Source:
·····
The FCC’s order killing Net Neutrality in December 2016 also includes a prohibition on states making their own telcoms rules that restore it (this is a mixed bag — if states’ rights don’t permit them to overrule the FCC, then a future FCC that reinstates a Net Neutrality order could stop states whose governments are captured by telcoms lobbyists from subverting it), and states have fought back though a loophole: the governors of Montana and New York have issued executive orders banning non-Neutral ISPs from doing business with the government; but in California, the State Senate just went further.
The State Senate just passed a motion prohibiting blocking, throttling and paid prioritization by landline and mobile ISPs under threat of injunction and financial damages, with a 21-12 vote split on partisan lines; the bill now goes to the Assembly where there is a strong Democratic majority of 53-25.
The bill also mirrors provisions from the Montana and New York executive orders, banning state agencies from sourcing internet service from ISPs unless they swear on penalty of perjury to uphold Net Neutrality principles.
·····
Supplied entries:

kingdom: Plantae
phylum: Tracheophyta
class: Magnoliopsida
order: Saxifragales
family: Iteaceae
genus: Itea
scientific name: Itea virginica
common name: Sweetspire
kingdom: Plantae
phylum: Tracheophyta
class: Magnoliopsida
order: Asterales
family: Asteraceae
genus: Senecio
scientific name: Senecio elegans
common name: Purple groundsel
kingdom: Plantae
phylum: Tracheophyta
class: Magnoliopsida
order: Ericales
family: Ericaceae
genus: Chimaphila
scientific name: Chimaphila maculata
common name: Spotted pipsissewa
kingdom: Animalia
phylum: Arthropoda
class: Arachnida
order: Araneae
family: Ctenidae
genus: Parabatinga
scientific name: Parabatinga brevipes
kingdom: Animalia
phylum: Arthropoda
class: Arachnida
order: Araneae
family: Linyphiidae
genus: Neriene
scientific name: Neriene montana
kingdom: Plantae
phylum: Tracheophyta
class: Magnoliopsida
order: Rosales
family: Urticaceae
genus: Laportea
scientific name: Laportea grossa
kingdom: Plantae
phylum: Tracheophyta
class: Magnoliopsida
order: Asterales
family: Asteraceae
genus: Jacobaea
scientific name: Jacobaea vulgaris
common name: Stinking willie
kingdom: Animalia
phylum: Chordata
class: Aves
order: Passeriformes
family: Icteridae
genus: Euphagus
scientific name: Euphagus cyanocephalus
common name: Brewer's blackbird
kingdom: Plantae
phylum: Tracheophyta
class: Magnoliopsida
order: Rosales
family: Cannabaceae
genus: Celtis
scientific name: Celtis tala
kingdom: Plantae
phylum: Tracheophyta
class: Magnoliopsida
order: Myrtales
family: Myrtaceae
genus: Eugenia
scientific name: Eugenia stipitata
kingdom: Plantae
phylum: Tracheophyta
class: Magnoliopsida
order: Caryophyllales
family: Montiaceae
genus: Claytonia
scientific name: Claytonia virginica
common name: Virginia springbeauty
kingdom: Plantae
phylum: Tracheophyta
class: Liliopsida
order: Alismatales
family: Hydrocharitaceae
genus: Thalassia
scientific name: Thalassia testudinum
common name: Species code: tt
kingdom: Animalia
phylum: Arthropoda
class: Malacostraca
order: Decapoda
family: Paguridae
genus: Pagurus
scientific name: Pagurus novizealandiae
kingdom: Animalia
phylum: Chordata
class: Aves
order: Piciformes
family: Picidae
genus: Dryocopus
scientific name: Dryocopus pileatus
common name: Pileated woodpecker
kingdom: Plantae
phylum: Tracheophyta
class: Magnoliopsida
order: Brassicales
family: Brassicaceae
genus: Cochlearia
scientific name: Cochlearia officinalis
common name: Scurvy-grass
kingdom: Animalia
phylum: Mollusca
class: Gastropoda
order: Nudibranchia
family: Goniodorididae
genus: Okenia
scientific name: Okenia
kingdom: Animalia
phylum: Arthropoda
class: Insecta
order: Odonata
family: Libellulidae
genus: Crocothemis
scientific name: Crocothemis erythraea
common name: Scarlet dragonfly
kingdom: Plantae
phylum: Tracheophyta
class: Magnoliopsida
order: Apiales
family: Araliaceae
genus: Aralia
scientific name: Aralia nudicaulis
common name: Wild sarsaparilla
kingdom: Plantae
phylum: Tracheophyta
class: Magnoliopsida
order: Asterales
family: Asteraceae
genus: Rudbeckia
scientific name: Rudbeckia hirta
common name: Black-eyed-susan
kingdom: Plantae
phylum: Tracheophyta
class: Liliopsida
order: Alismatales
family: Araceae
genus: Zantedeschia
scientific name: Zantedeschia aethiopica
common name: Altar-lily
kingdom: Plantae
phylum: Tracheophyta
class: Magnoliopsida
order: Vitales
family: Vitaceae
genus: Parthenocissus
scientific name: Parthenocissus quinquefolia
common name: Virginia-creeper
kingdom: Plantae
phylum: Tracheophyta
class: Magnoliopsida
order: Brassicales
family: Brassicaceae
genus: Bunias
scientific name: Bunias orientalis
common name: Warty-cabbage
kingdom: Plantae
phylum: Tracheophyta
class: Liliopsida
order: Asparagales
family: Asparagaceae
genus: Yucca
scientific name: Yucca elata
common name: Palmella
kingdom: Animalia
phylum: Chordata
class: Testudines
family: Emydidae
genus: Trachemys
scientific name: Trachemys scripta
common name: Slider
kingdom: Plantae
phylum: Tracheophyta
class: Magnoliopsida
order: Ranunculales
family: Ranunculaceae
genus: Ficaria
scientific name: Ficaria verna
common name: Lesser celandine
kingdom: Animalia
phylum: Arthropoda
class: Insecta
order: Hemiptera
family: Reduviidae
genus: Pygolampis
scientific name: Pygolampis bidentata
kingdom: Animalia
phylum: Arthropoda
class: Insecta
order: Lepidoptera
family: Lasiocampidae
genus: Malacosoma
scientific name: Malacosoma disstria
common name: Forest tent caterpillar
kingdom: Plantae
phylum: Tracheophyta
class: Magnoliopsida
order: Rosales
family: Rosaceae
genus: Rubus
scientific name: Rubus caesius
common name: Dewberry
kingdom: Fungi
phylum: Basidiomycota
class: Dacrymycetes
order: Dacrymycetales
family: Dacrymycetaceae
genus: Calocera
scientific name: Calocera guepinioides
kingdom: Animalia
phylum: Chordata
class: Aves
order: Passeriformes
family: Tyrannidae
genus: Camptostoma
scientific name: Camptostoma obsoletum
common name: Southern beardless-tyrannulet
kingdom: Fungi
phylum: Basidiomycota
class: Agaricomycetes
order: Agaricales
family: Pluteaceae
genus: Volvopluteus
·····
Stated goal 1:
In the net neutrality text, what was the vote count when the California State Senate passed the bill?
Stated goal 2:
Write the next part of the net neutrality text, picking up after its final sentence.

Final answer 1:
21-12

Final answer 2:
Throttling would also be outlawed, along with “paid prioritization, or providing preferential treatment of some Internet traffic to any Internet customer.” More generally, the bill prohibits ISPs from interfering with “a customer’s ability to select, access, and use broadband Internet access service or lawful Internet content, applications, services, or devices of the customer’s choice, or an edge provider’s ability to make lawful content, applications, services, or devices available to a customer.”ISPs would be forbidden from using deceptive or misleading marketing practices “that misrepresent the treatment of Internet traffic or content to its customers.”
Violations would be punishable under the state’s existing consumer protection laws, which allow for injunctions and financial damages. The California bill would also prohibit state agencies from buying Internet service from an ISP “unless that provider certifies, under penalty of perjury, that it will not engage in” the activities banned by the bill.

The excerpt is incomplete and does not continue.